(Page-level text extractions)
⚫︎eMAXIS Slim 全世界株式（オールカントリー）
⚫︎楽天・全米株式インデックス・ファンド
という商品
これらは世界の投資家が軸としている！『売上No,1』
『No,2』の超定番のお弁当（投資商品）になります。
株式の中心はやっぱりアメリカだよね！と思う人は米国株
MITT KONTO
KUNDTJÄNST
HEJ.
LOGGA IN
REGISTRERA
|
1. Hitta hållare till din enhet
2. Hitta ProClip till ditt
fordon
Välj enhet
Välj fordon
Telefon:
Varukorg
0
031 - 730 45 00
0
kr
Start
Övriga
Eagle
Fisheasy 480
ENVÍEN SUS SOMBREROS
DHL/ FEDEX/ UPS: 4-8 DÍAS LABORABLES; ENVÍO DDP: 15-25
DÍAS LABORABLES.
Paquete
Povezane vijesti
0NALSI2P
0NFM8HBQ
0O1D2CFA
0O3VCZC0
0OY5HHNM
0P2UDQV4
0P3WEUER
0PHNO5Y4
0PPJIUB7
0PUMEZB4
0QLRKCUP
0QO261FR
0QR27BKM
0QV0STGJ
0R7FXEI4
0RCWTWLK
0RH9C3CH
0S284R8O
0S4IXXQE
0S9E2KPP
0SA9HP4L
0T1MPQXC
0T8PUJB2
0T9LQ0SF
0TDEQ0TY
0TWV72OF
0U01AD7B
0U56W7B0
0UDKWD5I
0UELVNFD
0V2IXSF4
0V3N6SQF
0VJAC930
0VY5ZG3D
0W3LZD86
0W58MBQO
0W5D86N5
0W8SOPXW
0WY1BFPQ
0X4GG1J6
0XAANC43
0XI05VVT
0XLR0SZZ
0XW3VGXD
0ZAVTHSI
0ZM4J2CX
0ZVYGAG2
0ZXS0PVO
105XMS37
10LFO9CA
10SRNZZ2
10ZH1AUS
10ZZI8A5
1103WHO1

▶ TRY IT
Reproduce the records above with "fordon" replaced by "bil" wherever it appears, leaving everything else unchanged.

▶ EXERCISE RESPONSE
⚫︎eMAXIS Slim 全世界株式（オールカントリー）
⚫︎楽天・全米株式インデックス・ファンド
という商品
これらは世界の投資家が軸としている！『売上No,1』
『No,2』の超定番のお弁当（投資商品）になります。
株式の中心はやっぱりアメリカだよね！と思う人は米国株
MITT KONTO
KUNDTJÄNST
HEJ.
LOGGA IN
REGISTRERA
|
1. Hitta hållare till din enhet
2. Hitta ProClip till ditt
bil
Välj enhet
Välj bil
Telefon:
Varukorg
0
031 - 730 45 00
0
kr
Start
Övriga
Eagle
Fisheasy 480
ENVÍEN SUS SOMBREROS
DHL/ FEDEX/ UPS: 4-8 DÍAS LABORABLES; ENVÍO DDP: 15-25
DÍAS LABORABLES.
Paquete
Povezane vijesti
0NALSI2P
0NFM8HBQ
0O1D2CFA
0O3VCZC0
0OY5HHNM
0P2UDQV4
0P3WEUER
0PHNO5Y4
0PPJIUB7
0PUMEZB4
0QLRKCUP
0QO261FR
0QR27BKM
0QV0STGJ
0R7FXEI4
0RCWTWLK
0RH9C3CH
0S284R8O
0S4IXXQE
0S9E2KPP
0SA9HP4L
0T1MPQXC
0T8PUJB2
0T9LQ0SF
0TDEQ0TY
0TWV72OF
0U01AD7B
0U56W7B0
0UDKWD5I
0UELVNFD
0V2IXSF4
0V3N6SQF
0VJAC930
0VY5ZG3D
0W3LZD86
0W58MBQO
0W5D86N5
0W8SOPXW
0WY1BFPQ
0X4GG1J6
0XAANC43
0XI05VVT
0XLR0SZZ
0XW3VGXD
0ZAVTHSI
0ZM4J2CX
0ZVYGAG2
0ZXS0PVO
105XMS37
10LFO9CA
10SRNZZ2
10ZH1AUS
10ZZI8A5
1103WHO1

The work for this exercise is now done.